=== Begin Enclosure ===

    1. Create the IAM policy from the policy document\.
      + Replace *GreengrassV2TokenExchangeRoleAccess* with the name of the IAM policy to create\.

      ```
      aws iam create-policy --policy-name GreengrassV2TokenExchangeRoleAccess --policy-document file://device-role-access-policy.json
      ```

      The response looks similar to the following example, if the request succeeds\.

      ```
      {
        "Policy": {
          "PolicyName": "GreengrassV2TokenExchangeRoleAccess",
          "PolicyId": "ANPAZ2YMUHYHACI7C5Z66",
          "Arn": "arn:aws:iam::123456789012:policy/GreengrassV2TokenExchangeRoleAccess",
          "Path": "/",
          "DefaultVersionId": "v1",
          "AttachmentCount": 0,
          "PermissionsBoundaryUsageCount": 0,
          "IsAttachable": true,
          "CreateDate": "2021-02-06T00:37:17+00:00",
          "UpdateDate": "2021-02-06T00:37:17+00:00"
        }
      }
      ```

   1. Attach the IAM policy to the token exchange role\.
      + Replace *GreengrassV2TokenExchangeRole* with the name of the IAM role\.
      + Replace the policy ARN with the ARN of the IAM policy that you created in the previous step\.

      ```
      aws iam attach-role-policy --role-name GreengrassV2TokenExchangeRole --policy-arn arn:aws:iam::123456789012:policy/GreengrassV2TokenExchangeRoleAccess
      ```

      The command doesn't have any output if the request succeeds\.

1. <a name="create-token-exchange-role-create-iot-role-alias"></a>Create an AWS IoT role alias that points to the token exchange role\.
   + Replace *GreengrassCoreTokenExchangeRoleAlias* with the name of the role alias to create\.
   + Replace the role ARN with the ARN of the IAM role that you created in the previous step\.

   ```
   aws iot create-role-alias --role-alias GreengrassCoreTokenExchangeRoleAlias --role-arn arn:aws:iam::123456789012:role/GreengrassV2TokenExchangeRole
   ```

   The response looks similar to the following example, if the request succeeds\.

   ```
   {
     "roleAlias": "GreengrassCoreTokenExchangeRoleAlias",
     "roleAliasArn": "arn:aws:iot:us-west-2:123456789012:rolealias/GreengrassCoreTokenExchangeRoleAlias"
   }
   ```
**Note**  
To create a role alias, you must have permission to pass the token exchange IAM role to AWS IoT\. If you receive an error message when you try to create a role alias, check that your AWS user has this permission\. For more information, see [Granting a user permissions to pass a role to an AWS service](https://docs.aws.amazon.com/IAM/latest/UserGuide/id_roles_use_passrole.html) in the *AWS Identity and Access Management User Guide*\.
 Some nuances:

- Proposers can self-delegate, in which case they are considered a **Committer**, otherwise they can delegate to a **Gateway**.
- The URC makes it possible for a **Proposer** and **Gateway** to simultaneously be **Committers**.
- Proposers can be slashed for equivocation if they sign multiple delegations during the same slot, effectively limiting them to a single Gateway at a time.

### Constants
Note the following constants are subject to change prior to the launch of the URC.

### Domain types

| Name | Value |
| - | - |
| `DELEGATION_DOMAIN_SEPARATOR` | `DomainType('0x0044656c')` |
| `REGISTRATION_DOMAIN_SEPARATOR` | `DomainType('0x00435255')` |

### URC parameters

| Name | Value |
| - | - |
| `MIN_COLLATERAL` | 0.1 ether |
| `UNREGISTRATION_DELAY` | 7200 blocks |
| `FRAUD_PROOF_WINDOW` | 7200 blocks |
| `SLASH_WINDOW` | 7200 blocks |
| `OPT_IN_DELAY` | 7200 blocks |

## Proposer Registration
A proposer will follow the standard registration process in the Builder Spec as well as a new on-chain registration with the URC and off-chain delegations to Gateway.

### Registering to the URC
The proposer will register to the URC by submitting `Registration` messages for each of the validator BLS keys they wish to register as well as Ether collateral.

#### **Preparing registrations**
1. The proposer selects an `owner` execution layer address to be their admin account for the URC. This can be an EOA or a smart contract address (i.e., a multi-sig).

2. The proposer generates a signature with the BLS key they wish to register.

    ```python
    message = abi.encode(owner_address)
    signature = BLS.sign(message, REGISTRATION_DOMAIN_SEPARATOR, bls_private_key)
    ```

=== End Enclosure ===

> [ASSIGNMENT] Take from the listing every line in which the word "signature" appears.

> [PROBLEM SOLUTION]
2. The proposer generates a signature with the BLS key they wish to register.
    signature = BLS.sign(message, REGISTRATION_DOMAIN_SEPARATOR, bls_private_key)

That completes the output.